The Rail Trail as classroom

By John Conway

HURLEYVILLE – It is easy to view Hurleyville’s Milk Train Trail as strictly a recreational feature, but although it is unmistakably that, it is already so much more, and continues to evolve.

Especially now that a substantial portion of it is paved, the trail, stretching to South Fallsburg in one direction and to Ferndale in the other, draws scores of people daily, including hikers and bikers and causal strollers, and people pushing people in wheel chairs. Most of these people come strictly for the exercise or to experience an hour or so of tranquility in a burgeoning green space, but for some, there is another aspect of the trail that sets it apart from other recreational venues. They have come to recognize that the trail is a veritable classroom where history and biology vie for attention and ultimately converge into one consistent narrative.

And this aspect of the Milk Train Trail’s personality will soon be enhanced, as the Fallsburg Parks and Recreation Department and The Center for Discovery collaborate to develop and erect interpretive signage along its expanse.

The signs will provide users with information on historical events, such as the gruesome boiler explosion on an O&W Railway passenger train that claimed three lives in February of 1907, or the significance to the local farmers of the creamery that was erected adjacent to the tracks in the 1880s, but they will also point out and describe flora and fauna along the way.

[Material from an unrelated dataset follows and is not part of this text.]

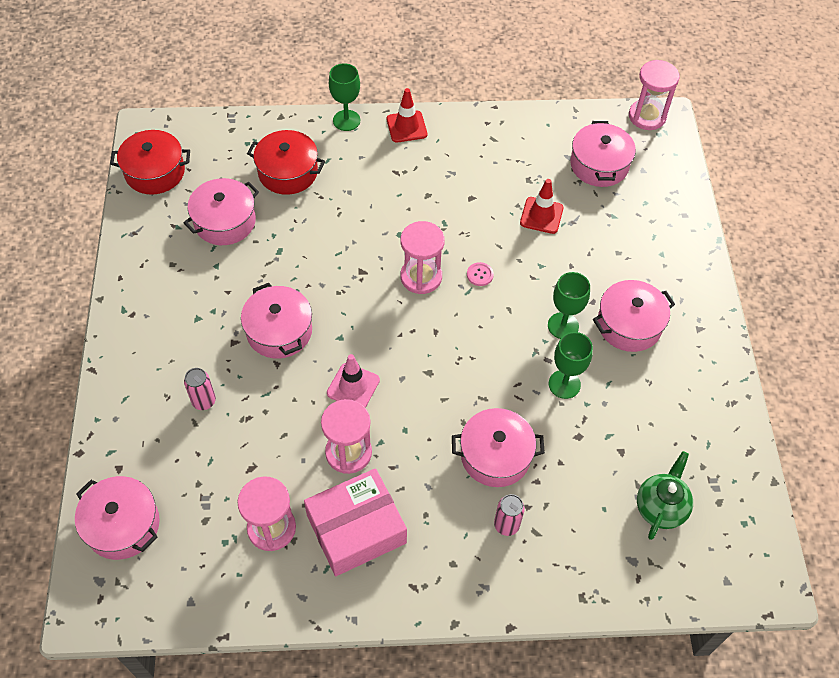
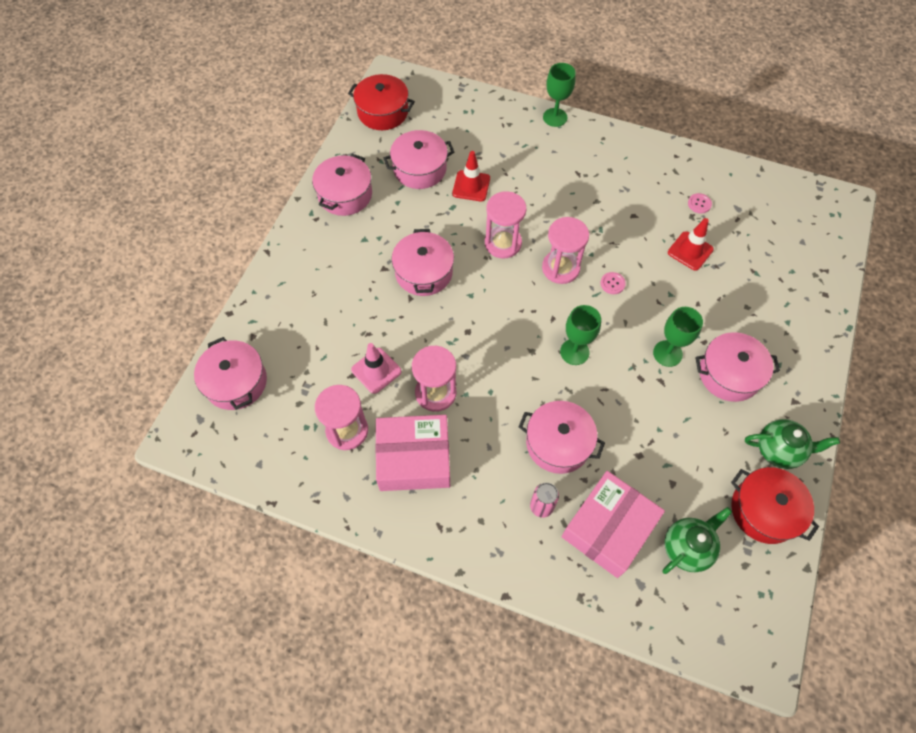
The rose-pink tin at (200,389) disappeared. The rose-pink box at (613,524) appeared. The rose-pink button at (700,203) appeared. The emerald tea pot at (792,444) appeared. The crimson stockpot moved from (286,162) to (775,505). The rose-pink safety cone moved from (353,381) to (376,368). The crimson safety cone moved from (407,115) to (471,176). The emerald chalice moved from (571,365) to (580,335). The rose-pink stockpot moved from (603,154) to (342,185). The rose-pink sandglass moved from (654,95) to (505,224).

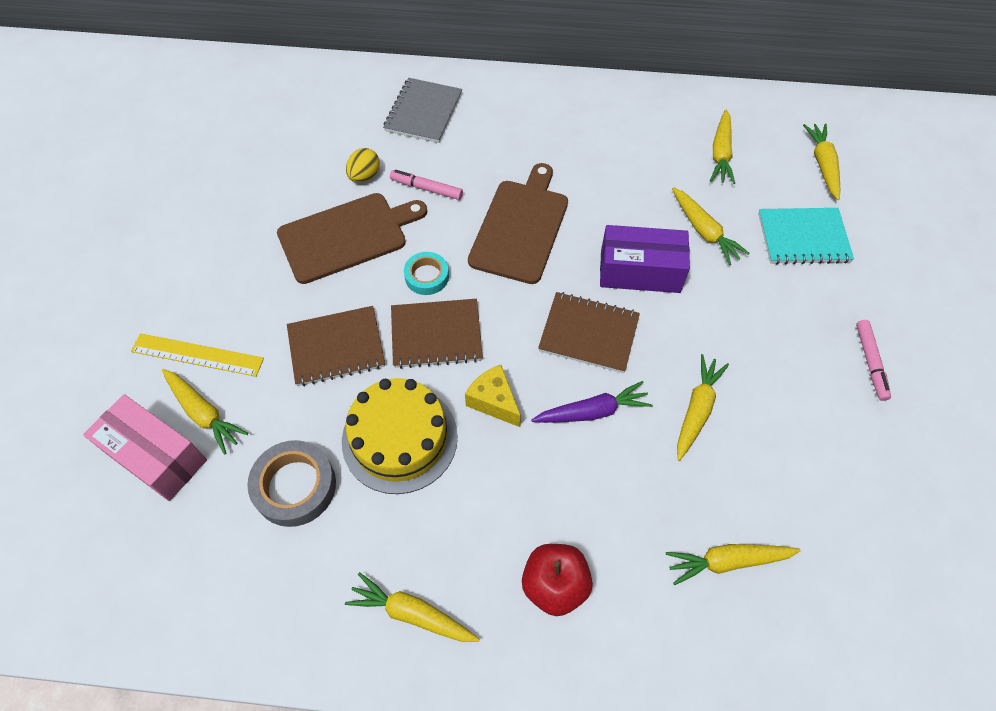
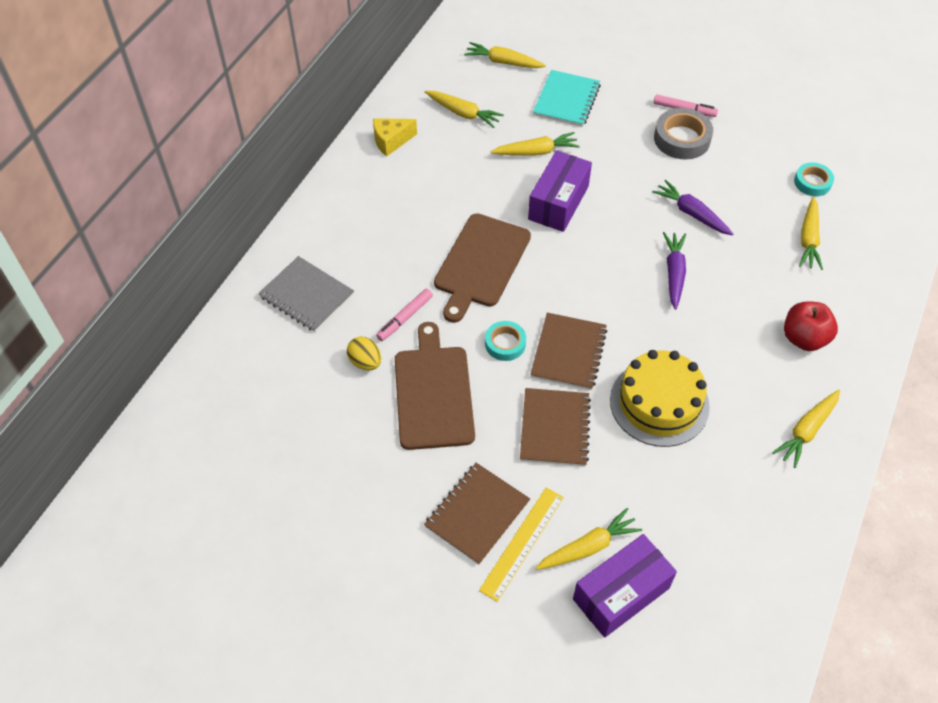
The teal roll of tape at (814,179) appeared. The grey roll of tape moved from (291,483) to (683,133). The bright yellow cheese wedge moved from (493,396) to (395,137). The brown notebook moved from (589,332) to (477,514). The rose-pink box at (145,447) became the violet box at (625,586). The bright yellow carrot at (703,407) became the violet carrot at (692,208). The brown chopping board at (518,223) turned 105 degrees counterclockwise.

From birch to oak to willow tree and from huckleberries, blackberries and elderberries to sunflowers, dozens of colorful and useful plants grow prolifically on either side of the trail, changing along the way with such things as the topography of the land, the moisture in the air, and the acidity of the soil.

“It is fascinating to consider all the different pieces of the eco system that exist along the trail,” said Eve Minson, a contributor to The Hurleyville Sentinel who works at The Center for Discovery and is helping to develop the signage. “Some of the plants along the trail are native plants, others are invasive, and there are great stories associated with each of them.”

Ms. Minson, who has earned two Masters Degrees from Cornell in Landscape Architecture and Natural Resources, can barely take a step anywhere on the trail without launching into a lesson on the greenery along the edge, sometimes reaching out to cradle a branch or a flower in her hands for emphasis, or to pick a berry simply because they taste so good. From the medicinal uses of the sumac or the hemlock by the local Native Americans of the eighteenth century to the current discovery of the benefits of the dreaded Japanese knotweed, she leaves no stone—or leaf– unturned.

If the signage, once it is in place, can convey a fraction of the information Ms. Minson shares on a leisurely walk, it will solidify the Milk Train Trail as an educational resource as well as a recreational one.